## TEXT BLOCK
Coleman Valdes 6L Tent Review

Coleman Valdes 6L Tent Review
Our Review

The Good Stuff
The Coleman Valdes 6L has a great layout for a growing family.
The Not So Great
You might need to practice securing the pump to the valves and inflating. I found it a bit fiddly. Also note that your living space is reduced with the 3rd bedroom.
Rating

Overall Rating

Value for Money

Quality

Features

Family Friendly


Last Updated: January 24, 2017

We’ve been using an inflatable tent now for about 2.5 years. We’ve looked at inflatable tents from Outwell, Zempire, and Vango. Now our friends over at Coleman have sent us over one of their inflatable tents, the Coleman Valdes 6L.

Inflating the Valdes 6L

So each brand of inflatable tent adopts a slightly different approach to inflation.

Coleman tent pump

With the Coleman Valdes 6L, you pump up each air tube individually, like a great many other tents. However, the valves for the tubes are on the inside of the tent.

Some of these you can easily access through a zipped open door, or they have their own zipped flap enables you to reach the valve from outside the tent.

In a similar fashion to the Vango AirBeams, the pump comes with an attachment to hold it in place on the valve as you pump. Also similar to the Vango tents, the same valve is used to inflate and deflate: you simply press a button on the valve and the air quickly comes out of the tube.

Coleman inflation vavleHowever, unlike the Vango AirBeam tents, I did find the Coleman set-up more fiddly. Because the valves are on the inside of the tent, I found it difficult to attach the pump hose correctly when trying to do so through the small valve access flaps. And then when I finished pumping, I would accidentally catch the air release button when disconnecting the hose.
A couple of the air tubes I had to inflate several times.

I’m sure with practice you can disconnect the pump without deflating the tubes.

Coleman Valdes 6L Layout

Coleman Valdes 6L Tent Layout

We really like the layout of the Valdes 6L.

It has three double bedrooms and a living area, but that living area is divided with the 3rd bedroom.

You could easily remove this bedroom if everyone could fit in the bedrooms at the back of the tent. However, for us, it means there are two bedrooms at the back of the tent (one for girls and one for boys), and Mum and Dad get the bigger bedroom in the middle of the tent.

6 Person
This is the number of people that the manufacturer reports the tent could accommodate. Some manufacturers provide larger bedroom dimensions than others, so take the tent’s bedroom sizes into account. On some tents you will want less people than this number to make it more comfortable.
3 Bedrooms
We class a bedroom as a separate compartment that you can sleep in from the main living space. A sleeping area may be divided into separate bedrooms. Make sure the bedroom is big enough for your needs.

Ideal for Weekends
This is a tent you might want to consider for weekend camping, where you will only be sleeping in it for a night or two, but you want something quick and easy to pitch.

## EXERCISE TASK
List every rating category that appears under "Rating" in the tent review.

## STORED RECORDS
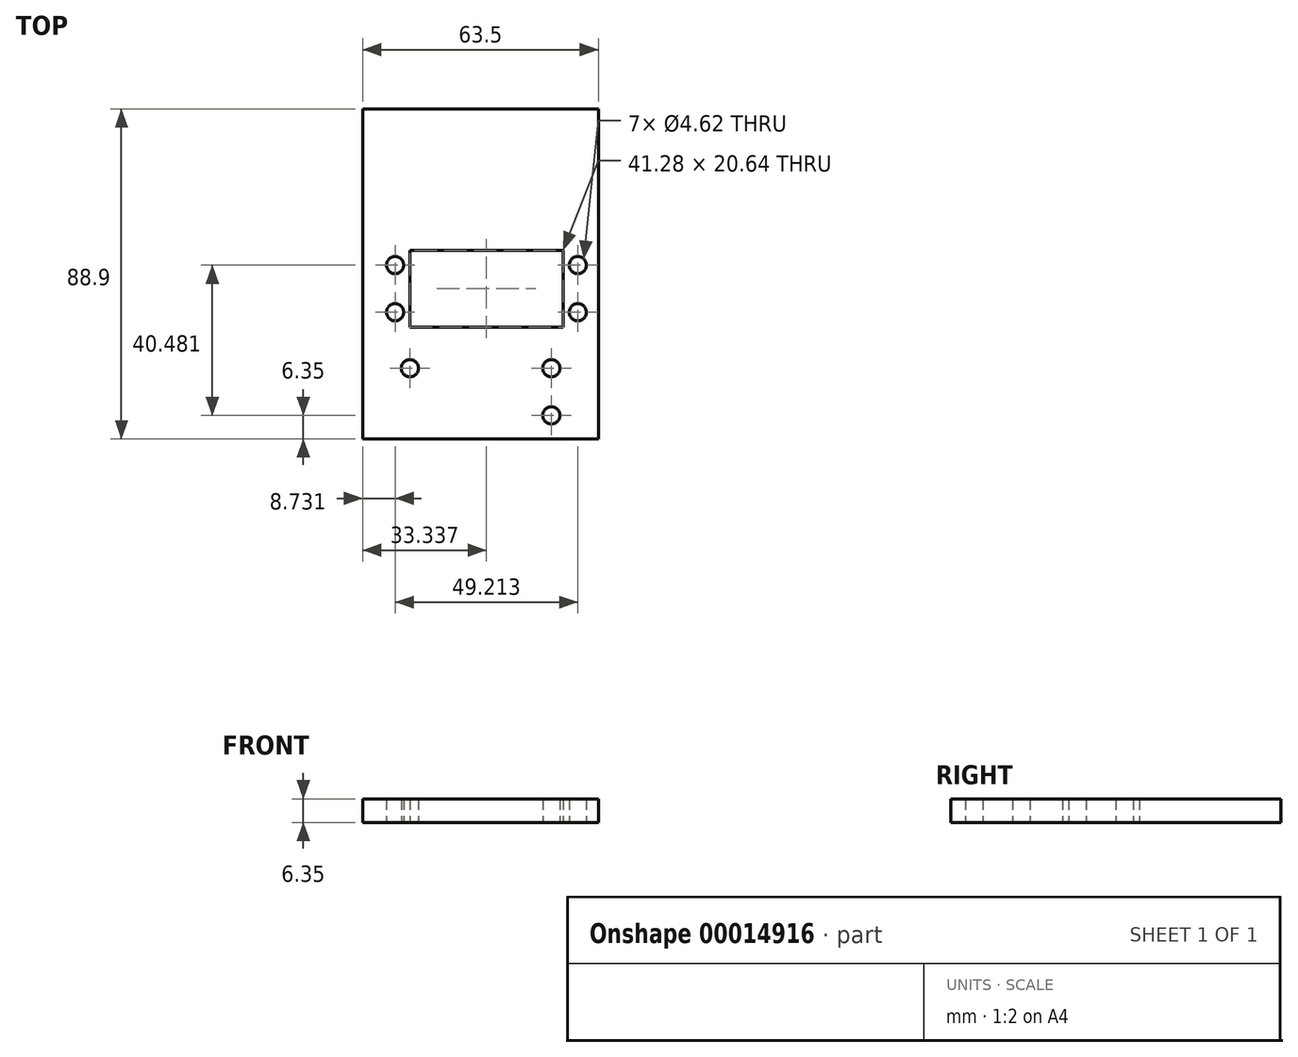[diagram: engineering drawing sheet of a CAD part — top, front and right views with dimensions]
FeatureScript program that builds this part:
annotation { "Feature Type Name" : "Feature", "Feature Type Description" : "" }
export const myFeature = defineFeature(function(context is Context, id is Id, definition is map)
    precondition{}
    {
        {
            var Q0;
            Q0=qCreatedBy(makeId("Top.planeOp"),FACE);
            var sketch = newSketch(context, id + "F0", { "sketchPlane" : qUnion([Q0])});
            skLineSegment(sketch, "E0.bottom", {"start": v(0, 88.9) * mm, "end": v(63.5, 88.9) * mm});
            skLineSegment(sketch, "E0.top", {"start": v(0, 0) * mm, "end": v(63.5, 0) * mm});
            skLineSegment(sketch, "E0.left", {"start": v(0, 88.9) * mm, "end": v(0, 0) * mm});
            skLineSegment(sketch, "E0.right", {"start": v(63.5, 88.9) * mm, "end": v(63.5, 0) * mm});
            skCircle(sketch, "E1", {"center": v(50.8, 6.35) * mm, "radius": 2.31 * mm});
            skCircle(sketch, "E2", {"center": v(12.7, 19.05) * mm, "radius": 2.31 * mm});
            skCircle(sketch, "E3", {"center": v(50.8, 19.05) * mm, "radius": 2.31 * mm});
            skLineSegment(sketch, "E4.bottom", {"start": v(12.7, 50.8) * mm, "end": v(53.98, 50.8) * mm});
            skLineSegment(sketch, "E4.top", {"start": v(12.7, 30.16) * mm, "end": v(53.98, 30.16) * mm});
            skLineSegment(sketch, "E4.left", {"start": v(12.7, 50.8) * mm, "end": v(12.7, 30.16) * mm});
            skLineSegment(sketch, "E4.right", {"start": v(53.98, 50.8) * mm, "end": v(53.98, 30.16) * mm});
            skCircle(sketch, "E5", {"center": v(8.73, 46.83) * mm, "radius": 2.31 * mm});
            skCircle(sketch, "E6", {"center": v(8.73, 34.13) * mm, "radius": 2.31 * mm});
            skCircle(sketch, "E7", {"center": v(57.94, 46.83) * mm, "radius": 2.31 * mm});
            skCircle(sketch, "E8", {"center": v(57.94, 34.13) * mm, "radius": 2.31 * mm});
            skPoint(sketch, "E9.third.point", {"position": v(33.34, 23.32) * mm});
            skPoint(sketch, "E9.third.point.positionSnap0", {"position": v(33.34, 30.16) * mm});
            skSolve(sketch);
        }
        {
            var Q0;
            Q0=makeQuery(id+"F0.imprint","IMPRINT",FACE,{"disambiguationData":[TD([[makeQuery(id+"F0.imprint","IMPRINT",EDGE,{"derivedFrom":sQuery(id+"F0.wireOp",EDGE,"E0.bottom")}),-1.0]])]});
            var Q1;
            {var subQ16=sQuery(id+"F0.wireOp",EDGE,"E0.top");Q1=makeQuery(id+"F0.imprint","IMPRINT",FACE,{"disambiguationData":[TD([[makeQuery(id+"F0.imprint","IMPRINT",EDGE,{"derivedFrom":subQ16}),1.0]])]});}
            var Q2;
            {var subQ1=sQuery(id+"F0.wireOp",EDGE,"1d1e5efa-8b46-4c2d-85fb-e1902345cae7");var subQ6=sQuery(id+"F0.wireOp",EDGE,"E0.bottom");var subQ7=makeQuery(id+"F0.imprint","INTERSECT",VERTEX,{"derivedFrom":[subQ6,subQ1]});Q2=makeQuery(id+"F0.imprint","IMPRINT",FACE,{"disambiguationData":[TD([[makeQuery(id+"F0.imprint","IMPRINT",EDGE,{"disambiguationData":[TD([[subQ7,-1.0]])],"derivedFrom":subQ1}),1.0]])]});}
            var Q3;
            {var subQ1=sQuery(id+"F0.wireOp",EDGE,"1d1e5efa-8b46-4c2d-85fb-e1902345cae7");var subQ6=sQuery(id+"F0.wireOp",EDGE,"E0.bottom");var subQ7=makeQuery(id+"F0.imprint","INTERSECT",VERTEX,{"derivedFrom":[subQ6,subQ1]});Q3=makeQuery(id+"F0.imprint","IMPRINT",FACE,{"disambiguationData":[TD([[makeQuery(id+"F0.imprint","IMPRINT",EDGE,{"disambiguationData":[TD([[subQ7,-1.0]])],"derivedFrom":subQ1}),-1.0]])]});}
            extrude(context, id + "F1", {"entities" : qUnion([Q0, Q1, Q2, Q3]), "depth" : 6.35 * mm});
        }
    });
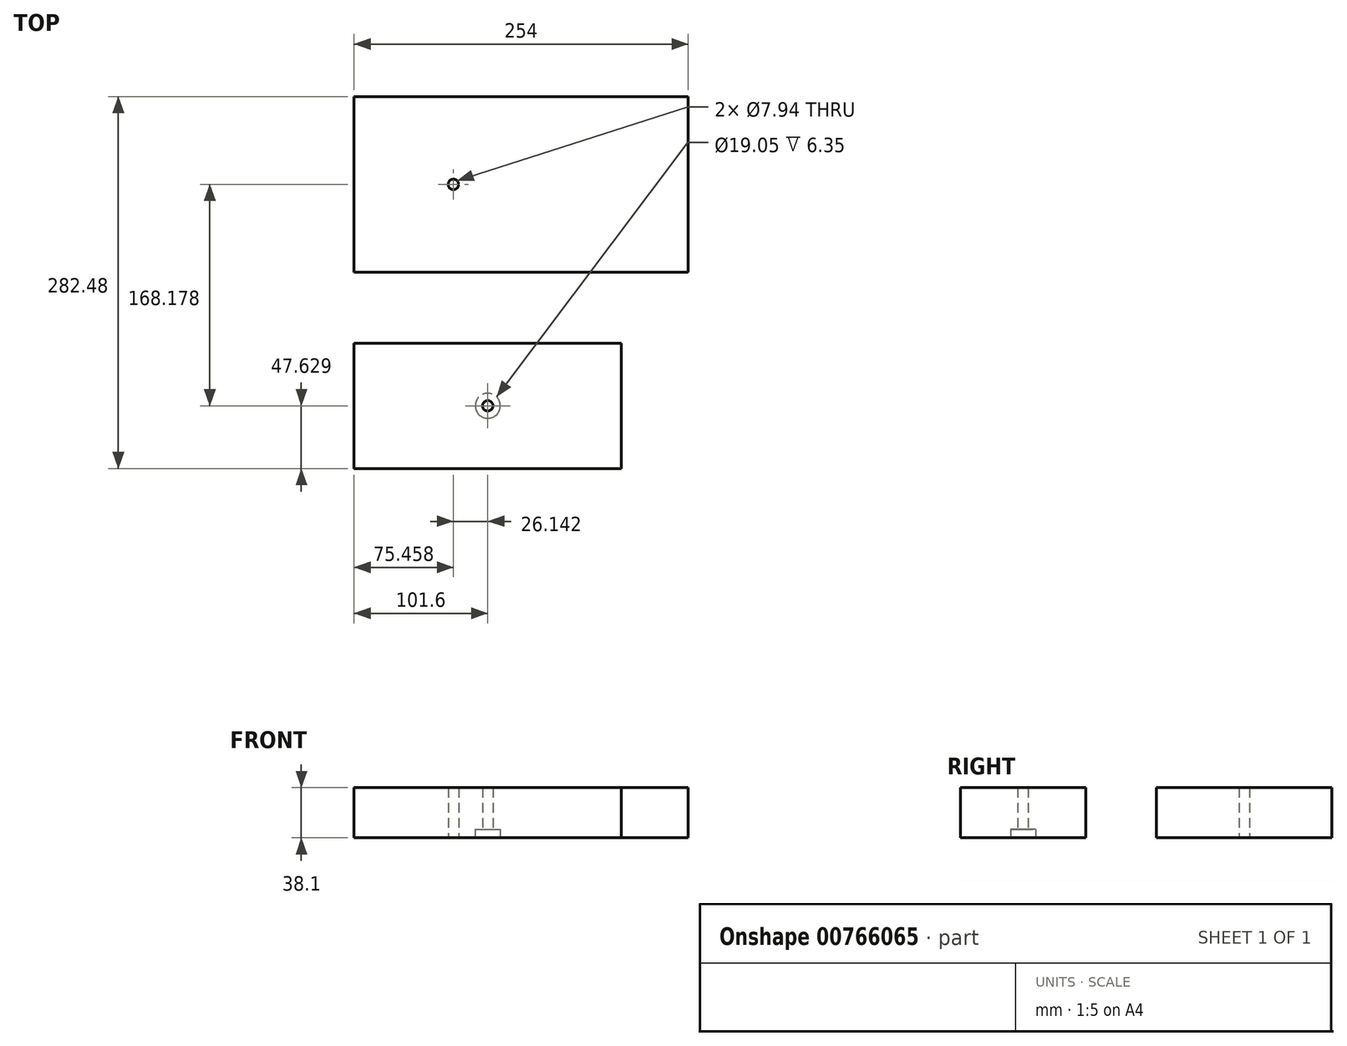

## EXERCISE OUTPUT
Overall Rating
Value for Money
Quality
Features
Family Friendly